Eu e o Forcado, ambos em traje domingueiro, atravessando a ponte sobre o rio Armada, que separava Bissorã da Outra Banda. (Foto 2)
O Forcado e a Nazaré aos meus ombros, sendo o Forcado o da direita. (Foto 1)
O documento oficial que autorizou o embarque do Forcado (Foto 3)
Depois do regresso da Guiné, o inseparável amigo e companheiro do meu pai (Foto 4)
Fotos (e legendas): © Armando Pires (2009). Direitos reservados.
1. Mensagem do Armando Pires, ex-Fur Mil Enf da CCS/BCAÇ 2861, Bula e Bissorã, 1969/70 (*), para quem ainda não consegui arranjar um bocadinho de tempo, para almoçar e dar dois dedos de conversa (apesar de praticamente vizinhos: eu, em Alfragide; ele, em Miraflores)
1. Mensagem do Armando Pires, ex-Fur Mil Enf da CCS/BCAÇ 2861, Bula e Bissorã, 1969/70 (*), para quem ainda não consegui arranjar um bocadinho de tempo, para almoçar e dar dois dedos de conversa (apesar de praticamente vizinhos: eu, em Alfragide; ele, em Miraflores)
Eu na Guiné tive um cão. Melhor escrito, eu sempre tive cães e na Guiné também tive um. Dei-lhe o nome de Forcado.
Coisa inapropriada para um cão, já se sabe, mas longe de casa é que bate a saudade e eu, um clássico ribatejano, pespeguei-o ao meu passado juvenil, tão passado e juvenil que, por razões não vindas ao caso, se ficou por ali.
Portanto, ao cão dei-lhe o nome de Forcado tal como o Barbosa deu o nome de Nazaré à fêmea que ficou para ele.
Nazaré porquê, está visto. Só falta dizer que o Barbosa era (é) o (ex) furriel mil sapador da minha companhia.
Já agora, um e outra, cachorros, vieram do administrador de Bissorã.

:: Tarefas a fazer ::
• A. Repita o trecho do texto sobre o cão Forcado entre "Eu na Guiné" e "da minha companhia.", com as duas pontas incluídas.
• B. Prossiga com o texto sobre o cão Forcado a partir do ponto em que ele para.

:: Conjunto de itens ::
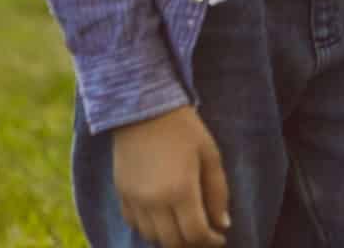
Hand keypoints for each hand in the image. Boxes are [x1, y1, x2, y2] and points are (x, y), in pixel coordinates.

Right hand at [111, 105, 229, 247]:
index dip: (210, 242)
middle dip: (191, 243)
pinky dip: (150, 228)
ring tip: (184, 225)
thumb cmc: (184, 129)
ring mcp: (134, 199)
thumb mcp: (210, 156)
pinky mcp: (121, 194)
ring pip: (152, 237)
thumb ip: (218, 193)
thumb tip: (222, 224)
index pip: (195, 234)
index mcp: (180, 191)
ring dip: (170, 237)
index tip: (219, 237)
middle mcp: (154, 201)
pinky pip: (134, 224)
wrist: (144, 108)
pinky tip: (163, 217)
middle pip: (172, 242)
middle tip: (203, 234)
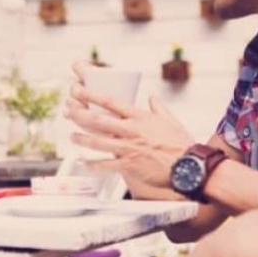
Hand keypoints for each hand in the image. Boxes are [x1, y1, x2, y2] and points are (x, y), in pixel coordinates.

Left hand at [65, 60, 194, 189]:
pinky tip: (84, 163)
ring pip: (98, 142)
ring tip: (72, 136)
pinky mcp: (130, 165)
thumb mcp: (171, 121)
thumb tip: (152, 97)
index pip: (111, 102)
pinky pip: (107, 165)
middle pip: (99, 120)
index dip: (91, 95)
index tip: (78, 89)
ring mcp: (129, 148)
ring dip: (82, 139)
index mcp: (140, 117)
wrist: (190, 167)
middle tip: (67, 111)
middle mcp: (132, 131)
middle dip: (79, 114)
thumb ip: (158, 108)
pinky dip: (94, 165)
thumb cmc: (182, 144)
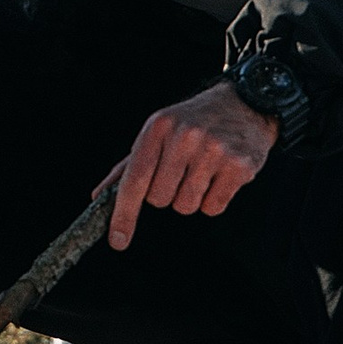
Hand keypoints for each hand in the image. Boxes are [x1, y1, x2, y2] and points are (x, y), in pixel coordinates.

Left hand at [105, 82, 278, 249]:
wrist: (244, 103)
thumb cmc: (193, 122)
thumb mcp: (158, 132)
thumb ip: (128, 167)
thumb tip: (99, 197)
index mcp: (159, 127)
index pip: (135, 179)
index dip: (123, 214)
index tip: (117, 240)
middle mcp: (185, 136)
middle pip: (160, 199)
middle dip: (167, 194)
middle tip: (181, 171)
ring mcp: (214, 150)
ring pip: (186, 206)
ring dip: (191, 198)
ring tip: (202, 171)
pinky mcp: (239, 165)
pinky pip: (213, 208)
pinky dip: (214, 200)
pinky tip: (220, 176)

:: Respostas do exercício ::
• A.
Eu na Guiné tive um cão. Melhor escrito, eu sempre tive cães e na Guiné também tive um. Dei-lhe o nome de Forcado.
Coisa inapropriada para um cão, já se sabe, mas longe de casa é que bate a saudade e eu, um clássico ribatejano, pespeguei-o ao meu passado juvenil, tão passado e juvenil que, por razões não vindas ao caso, se ficou por ali.
Portanto, ao cão dei-lhe o nome de Forcado tal como o Barbosa deu o nome de Nazaré à fêmea que ficou para ele.
Nazaré porquê, está visto. Só falta dizer que o Barbosa era (é) o (ex) furriel mil sapador da minha companhia.

• B.
A Nazaré, coitada, teve vida curta. Pariu ainda nova, em plena estação das chuvas, e quando demos por ela estava quase devorada pelos mosquitos atraídos pelo cheiro de leite.
Para a posteridade, deixo-vos uma foto (1) do Forcado e da Nazaré aos meus ombros, sendo o Forcado o da direita.
E também vos deixo uma outra (2) onde eu e o Forcado, ambos em traje domingueiro, atravessamos a ponte sobre o rio Armada, que separava Bissorã da Outra Banda.
O Forcado era muito cioso do seu território e não gostava de estranhos. Identificou todos os sargentos daquela casa e ali mais ninguém passava sem consentimento interno. Civil ou militar. De baixa ou de alta patente. Não entrava, e pronto.
Deitado ou sentado, quer à porta da caserna quer à porta do bar, ele não tugia nem mugia..Deixava passar o afoito e, num ápice, filava-o pela perna e era aí que vinha o alarme. Mais nosso, certa vez, porque quem foi filado foi o 2ª Cmdt do Batalhão.
Nas flagelações ao aquartelamento não sei como se comportava. Sei que nunca desapareceu do seu lugar.
Chegados ao fim da comissão, o Forcado veio-o comigo para casa. Ainda guardo o documento oficial que autorizou o seu embarque. Podem vê-lo já de seguida (3).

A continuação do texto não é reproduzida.